Not only does a large inventory cost space and money for organizations, but it can also foster overproduction, extra processing, and higher defects rates when the volume produced is significantly higher than necessary.

Address excessive inventory with Lean Six Sigma: Improving the accuracy of your organization’s forecasting can keep production in line with demand, and closing gaps in the process itself ensure a more streamlined, made-to-order approach with a steady flow of product at demand. Also, remove outdated, unused, or broken items, as they simply add to clutter.

7. Motion

While a few extra steps from an employee or extra movement from a machine may seem trivial, when multiplied across the production process, unnecessary motion is costly in time, resources and money. Sometimes, motion can even be deceiving, causes a machine or employee to appear busy when that “business” isn’t yielding anything productive.
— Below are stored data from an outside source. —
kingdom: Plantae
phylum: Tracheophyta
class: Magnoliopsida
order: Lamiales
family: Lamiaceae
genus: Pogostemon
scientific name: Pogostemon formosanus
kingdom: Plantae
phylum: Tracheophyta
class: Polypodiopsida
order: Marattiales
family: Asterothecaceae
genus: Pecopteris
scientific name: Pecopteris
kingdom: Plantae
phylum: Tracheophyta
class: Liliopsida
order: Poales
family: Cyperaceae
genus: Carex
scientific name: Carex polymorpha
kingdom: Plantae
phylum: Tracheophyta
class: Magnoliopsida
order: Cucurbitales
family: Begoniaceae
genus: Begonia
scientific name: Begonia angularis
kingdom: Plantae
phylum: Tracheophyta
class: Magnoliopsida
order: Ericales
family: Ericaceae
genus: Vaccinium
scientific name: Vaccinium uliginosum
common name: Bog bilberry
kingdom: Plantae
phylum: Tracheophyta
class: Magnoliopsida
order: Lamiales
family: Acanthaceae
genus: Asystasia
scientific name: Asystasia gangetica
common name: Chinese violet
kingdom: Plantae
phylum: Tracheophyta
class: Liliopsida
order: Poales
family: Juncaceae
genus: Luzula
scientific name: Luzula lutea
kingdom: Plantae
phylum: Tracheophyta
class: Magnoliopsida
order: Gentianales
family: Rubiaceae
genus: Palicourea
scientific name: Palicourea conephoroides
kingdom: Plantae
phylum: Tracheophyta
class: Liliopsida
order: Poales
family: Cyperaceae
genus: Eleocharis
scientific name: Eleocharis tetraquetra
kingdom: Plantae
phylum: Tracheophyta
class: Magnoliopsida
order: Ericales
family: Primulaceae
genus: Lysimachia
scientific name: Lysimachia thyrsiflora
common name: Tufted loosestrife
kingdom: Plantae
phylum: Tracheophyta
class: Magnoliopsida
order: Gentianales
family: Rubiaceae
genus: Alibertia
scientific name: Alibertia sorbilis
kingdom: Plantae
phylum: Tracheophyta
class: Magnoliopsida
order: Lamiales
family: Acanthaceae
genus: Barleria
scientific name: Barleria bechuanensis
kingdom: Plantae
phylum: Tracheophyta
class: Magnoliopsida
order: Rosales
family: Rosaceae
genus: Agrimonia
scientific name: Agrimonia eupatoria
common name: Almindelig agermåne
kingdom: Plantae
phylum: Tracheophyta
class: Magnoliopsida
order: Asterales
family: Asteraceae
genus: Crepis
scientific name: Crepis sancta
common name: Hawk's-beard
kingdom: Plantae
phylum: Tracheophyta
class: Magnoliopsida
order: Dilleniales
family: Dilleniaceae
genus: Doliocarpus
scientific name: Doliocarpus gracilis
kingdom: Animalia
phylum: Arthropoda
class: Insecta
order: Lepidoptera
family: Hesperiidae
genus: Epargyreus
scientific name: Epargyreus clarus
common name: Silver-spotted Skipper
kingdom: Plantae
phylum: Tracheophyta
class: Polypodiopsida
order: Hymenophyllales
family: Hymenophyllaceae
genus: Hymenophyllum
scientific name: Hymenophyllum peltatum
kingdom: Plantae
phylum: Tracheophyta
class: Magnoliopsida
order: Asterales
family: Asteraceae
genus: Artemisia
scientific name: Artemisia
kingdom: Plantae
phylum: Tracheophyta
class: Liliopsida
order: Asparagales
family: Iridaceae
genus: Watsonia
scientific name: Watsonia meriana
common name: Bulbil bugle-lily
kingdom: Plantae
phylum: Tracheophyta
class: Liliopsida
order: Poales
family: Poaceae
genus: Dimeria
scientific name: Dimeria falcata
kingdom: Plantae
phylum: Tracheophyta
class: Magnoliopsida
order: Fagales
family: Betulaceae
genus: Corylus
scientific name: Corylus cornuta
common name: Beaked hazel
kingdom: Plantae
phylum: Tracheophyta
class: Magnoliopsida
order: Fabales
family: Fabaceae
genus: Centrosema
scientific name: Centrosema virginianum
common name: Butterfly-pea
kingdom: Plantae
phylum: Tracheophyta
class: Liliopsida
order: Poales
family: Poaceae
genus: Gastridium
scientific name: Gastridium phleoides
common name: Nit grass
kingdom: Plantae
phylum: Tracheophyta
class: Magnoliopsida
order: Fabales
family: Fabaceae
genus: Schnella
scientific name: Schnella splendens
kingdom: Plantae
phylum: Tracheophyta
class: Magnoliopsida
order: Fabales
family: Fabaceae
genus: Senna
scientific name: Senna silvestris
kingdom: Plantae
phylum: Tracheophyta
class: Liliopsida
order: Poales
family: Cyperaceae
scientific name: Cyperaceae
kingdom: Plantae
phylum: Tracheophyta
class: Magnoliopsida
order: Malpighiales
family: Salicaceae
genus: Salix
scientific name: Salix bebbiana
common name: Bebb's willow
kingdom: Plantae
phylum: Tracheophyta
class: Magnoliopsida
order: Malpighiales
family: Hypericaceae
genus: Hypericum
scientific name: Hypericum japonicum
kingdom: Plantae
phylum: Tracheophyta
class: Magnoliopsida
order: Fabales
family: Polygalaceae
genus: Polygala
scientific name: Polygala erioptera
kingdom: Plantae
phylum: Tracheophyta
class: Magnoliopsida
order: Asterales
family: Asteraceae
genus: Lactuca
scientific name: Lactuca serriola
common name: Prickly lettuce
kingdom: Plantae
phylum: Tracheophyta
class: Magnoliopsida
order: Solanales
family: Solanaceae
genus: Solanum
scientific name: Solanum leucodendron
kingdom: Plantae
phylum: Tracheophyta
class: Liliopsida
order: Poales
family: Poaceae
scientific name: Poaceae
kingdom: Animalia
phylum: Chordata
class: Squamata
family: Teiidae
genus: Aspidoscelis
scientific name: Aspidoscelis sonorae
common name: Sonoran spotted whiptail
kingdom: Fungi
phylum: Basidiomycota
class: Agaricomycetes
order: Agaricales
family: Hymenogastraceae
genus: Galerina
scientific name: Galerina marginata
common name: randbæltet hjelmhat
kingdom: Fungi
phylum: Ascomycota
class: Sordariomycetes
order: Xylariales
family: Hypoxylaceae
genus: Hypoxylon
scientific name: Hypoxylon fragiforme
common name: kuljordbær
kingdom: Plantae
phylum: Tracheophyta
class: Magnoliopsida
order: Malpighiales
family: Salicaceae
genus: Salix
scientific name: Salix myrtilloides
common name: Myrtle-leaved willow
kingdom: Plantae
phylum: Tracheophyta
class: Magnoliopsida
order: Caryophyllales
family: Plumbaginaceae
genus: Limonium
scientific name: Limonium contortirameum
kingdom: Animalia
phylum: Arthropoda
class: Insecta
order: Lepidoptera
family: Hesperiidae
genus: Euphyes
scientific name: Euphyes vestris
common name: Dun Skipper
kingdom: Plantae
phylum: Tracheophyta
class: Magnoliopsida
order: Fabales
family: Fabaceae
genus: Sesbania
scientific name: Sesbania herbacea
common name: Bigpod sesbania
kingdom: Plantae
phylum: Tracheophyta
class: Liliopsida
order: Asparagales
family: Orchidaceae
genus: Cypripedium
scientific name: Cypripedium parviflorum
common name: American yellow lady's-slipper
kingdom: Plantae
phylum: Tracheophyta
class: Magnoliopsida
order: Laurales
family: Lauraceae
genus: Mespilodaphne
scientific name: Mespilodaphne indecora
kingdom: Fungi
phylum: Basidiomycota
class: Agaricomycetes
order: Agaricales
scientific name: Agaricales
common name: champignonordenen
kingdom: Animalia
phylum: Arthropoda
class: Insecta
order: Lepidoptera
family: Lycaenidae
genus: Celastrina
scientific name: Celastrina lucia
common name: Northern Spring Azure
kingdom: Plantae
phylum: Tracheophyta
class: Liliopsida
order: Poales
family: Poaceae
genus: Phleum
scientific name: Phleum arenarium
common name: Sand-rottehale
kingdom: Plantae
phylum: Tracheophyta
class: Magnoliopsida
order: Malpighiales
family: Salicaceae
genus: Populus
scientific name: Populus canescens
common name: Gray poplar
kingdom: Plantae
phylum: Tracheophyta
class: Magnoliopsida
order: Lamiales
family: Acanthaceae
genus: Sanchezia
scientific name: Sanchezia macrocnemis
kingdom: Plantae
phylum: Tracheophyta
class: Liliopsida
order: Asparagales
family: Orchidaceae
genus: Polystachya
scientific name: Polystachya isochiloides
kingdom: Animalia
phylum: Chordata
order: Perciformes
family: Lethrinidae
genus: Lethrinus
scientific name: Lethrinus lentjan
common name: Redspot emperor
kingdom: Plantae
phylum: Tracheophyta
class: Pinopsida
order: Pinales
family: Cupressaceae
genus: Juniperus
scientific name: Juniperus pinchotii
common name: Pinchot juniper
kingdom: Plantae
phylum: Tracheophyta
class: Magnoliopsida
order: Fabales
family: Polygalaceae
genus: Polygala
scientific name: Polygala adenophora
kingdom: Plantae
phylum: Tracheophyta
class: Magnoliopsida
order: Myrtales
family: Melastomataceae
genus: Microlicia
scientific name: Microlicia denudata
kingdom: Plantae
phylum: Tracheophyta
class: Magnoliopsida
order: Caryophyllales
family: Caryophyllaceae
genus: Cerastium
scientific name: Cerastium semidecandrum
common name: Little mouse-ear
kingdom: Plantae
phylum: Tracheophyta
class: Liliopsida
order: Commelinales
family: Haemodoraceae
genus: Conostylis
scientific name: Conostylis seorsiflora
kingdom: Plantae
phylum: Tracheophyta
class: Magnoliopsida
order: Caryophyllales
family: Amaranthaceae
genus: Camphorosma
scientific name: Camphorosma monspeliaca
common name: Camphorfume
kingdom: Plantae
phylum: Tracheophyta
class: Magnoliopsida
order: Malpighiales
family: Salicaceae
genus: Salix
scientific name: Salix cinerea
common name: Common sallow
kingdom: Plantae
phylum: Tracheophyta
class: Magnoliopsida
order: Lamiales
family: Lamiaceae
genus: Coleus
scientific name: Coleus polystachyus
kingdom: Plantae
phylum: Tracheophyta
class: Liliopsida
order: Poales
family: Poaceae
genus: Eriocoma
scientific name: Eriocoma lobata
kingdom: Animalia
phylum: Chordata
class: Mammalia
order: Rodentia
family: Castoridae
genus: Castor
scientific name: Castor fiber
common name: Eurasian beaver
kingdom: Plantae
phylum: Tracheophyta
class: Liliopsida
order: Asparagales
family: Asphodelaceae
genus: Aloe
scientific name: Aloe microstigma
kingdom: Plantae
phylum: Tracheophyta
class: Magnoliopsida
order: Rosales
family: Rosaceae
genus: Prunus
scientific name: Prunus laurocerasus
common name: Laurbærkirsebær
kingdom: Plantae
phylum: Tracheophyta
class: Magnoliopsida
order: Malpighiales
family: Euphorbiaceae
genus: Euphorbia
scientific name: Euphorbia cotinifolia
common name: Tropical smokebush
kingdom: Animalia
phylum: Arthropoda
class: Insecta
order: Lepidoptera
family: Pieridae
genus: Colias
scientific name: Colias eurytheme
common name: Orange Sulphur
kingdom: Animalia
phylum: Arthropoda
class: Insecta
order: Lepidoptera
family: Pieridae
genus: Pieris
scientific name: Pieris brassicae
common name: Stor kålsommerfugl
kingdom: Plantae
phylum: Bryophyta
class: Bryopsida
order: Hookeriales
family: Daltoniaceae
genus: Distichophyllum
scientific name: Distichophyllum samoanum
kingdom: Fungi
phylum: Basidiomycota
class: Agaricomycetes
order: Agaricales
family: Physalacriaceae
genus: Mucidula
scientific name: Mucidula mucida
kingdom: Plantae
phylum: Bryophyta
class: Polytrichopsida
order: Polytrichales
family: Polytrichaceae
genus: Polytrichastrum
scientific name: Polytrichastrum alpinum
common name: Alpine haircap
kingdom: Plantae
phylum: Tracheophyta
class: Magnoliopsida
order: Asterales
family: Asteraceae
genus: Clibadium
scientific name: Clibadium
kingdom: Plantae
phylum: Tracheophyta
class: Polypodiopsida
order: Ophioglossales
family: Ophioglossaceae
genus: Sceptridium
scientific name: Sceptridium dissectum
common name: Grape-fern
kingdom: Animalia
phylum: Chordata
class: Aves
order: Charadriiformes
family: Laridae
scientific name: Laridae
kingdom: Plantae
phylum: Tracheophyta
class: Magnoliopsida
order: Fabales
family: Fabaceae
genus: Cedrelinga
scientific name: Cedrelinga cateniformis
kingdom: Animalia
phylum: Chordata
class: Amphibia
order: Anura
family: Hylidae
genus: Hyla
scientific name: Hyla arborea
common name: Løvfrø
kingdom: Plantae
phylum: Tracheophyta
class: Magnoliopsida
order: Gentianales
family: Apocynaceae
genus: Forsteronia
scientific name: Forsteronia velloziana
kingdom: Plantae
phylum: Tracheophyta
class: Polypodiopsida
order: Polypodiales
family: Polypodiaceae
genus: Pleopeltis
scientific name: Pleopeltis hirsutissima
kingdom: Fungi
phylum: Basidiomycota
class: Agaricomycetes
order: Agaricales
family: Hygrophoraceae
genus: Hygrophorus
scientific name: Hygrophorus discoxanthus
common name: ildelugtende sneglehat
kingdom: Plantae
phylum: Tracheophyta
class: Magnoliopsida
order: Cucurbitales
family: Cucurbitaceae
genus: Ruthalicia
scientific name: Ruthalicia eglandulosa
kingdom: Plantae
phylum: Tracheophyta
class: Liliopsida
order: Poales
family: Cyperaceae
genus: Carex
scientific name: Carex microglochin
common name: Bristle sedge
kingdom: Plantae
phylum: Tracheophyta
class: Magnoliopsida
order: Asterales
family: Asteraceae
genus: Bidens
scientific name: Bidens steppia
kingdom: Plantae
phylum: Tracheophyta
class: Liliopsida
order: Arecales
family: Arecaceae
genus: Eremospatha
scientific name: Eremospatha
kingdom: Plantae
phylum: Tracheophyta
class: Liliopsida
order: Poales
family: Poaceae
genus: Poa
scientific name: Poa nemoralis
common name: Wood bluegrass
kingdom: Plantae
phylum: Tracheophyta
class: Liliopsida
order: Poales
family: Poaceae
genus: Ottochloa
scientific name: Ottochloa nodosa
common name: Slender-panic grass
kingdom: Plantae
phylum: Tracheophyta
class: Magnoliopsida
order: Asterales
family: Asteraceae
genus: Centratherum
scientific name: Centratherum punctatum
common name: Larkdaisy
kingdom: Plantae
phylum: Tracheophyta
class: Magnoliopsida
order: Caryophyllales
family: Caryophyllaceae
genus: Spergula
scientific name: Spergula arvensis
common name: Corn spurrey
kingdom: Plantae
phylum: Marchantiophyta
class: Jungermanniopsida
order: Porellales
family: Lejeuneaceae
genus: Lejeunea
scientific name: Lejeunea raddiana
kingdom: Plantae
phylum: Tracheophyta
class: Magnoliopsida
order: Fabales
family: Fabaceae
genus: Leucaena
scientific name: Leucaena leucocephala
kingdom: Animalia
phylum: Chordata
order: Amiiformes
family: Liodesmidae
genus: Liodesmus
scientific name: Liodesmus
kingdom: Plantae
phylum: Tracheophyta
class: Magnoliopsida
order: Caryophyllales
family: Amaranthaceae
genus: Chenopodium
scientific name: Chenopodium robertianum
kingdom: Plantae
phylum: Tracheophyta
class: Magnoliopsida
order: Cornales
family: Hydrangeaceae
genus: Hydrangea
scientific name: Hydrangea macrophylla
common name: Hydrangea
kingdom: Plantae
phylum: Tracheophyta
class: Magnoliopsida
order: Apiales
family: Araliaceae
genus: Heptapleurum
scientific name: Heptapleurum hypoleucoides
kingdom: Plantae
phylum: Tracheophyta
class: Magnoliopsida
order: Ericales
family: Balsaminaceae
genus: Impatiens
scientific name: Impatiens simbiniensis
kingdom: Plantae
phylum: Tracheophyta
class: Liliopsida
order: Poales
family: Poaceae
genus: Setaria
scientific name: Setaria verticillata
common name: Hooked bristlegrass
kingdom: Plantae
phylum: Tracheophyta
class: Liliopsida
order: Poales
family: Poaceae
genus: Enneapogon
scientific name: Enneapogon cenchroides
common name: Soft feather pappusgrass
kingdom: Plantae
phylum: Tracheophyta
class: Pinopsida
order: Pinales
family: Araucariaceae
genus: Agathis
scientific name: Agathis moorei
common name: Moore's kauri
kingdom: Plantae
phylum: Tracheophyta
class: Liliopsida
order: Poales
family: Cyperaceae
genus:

Address unnecessary motion with Lean Six Sigma: Intentional workspace and operating equipment can be designed with minimal movement in mind. And, the steps required in the process can be examined in detail to assure that every movement brings value.

8. Extra Processing

Unexamined processes can often contain superfluous steps that don’t add any value. For example, an extra review in the process can be eliminated if the process is done correctly the first time. Every step in the process should be adding value, either directly or indirectly.

Address extra processing with Lean Six Sigma: In some cases, organizations may not have an established process, which often yields imprecise, irregular workflow. Establish a process as a first step. Applying value stream mapping can help organizations understand their process and rate each step’s value in the process. Then, eliminate unnecessary steps.

Examples of Waste

How does this apply in a real environment? Consider The Urology Group in Cincinnati, Ohio. For this group, waste took several forms:

  • Cycle time of order processing
  • Hosting patients up to an hour before surgery wastes available space and resources
  • Length of time required for patients to receive treatments
  • Quality of information technology ticketing system

Through detailed Lean Six Sigma process mapping, these issues and more were improved.

Organizations are in the business of creating profit or achieving an objective, and applying Lean Six Sigma can equip them to meet that goal, expending fewer resources, less time, and with less cost along the way.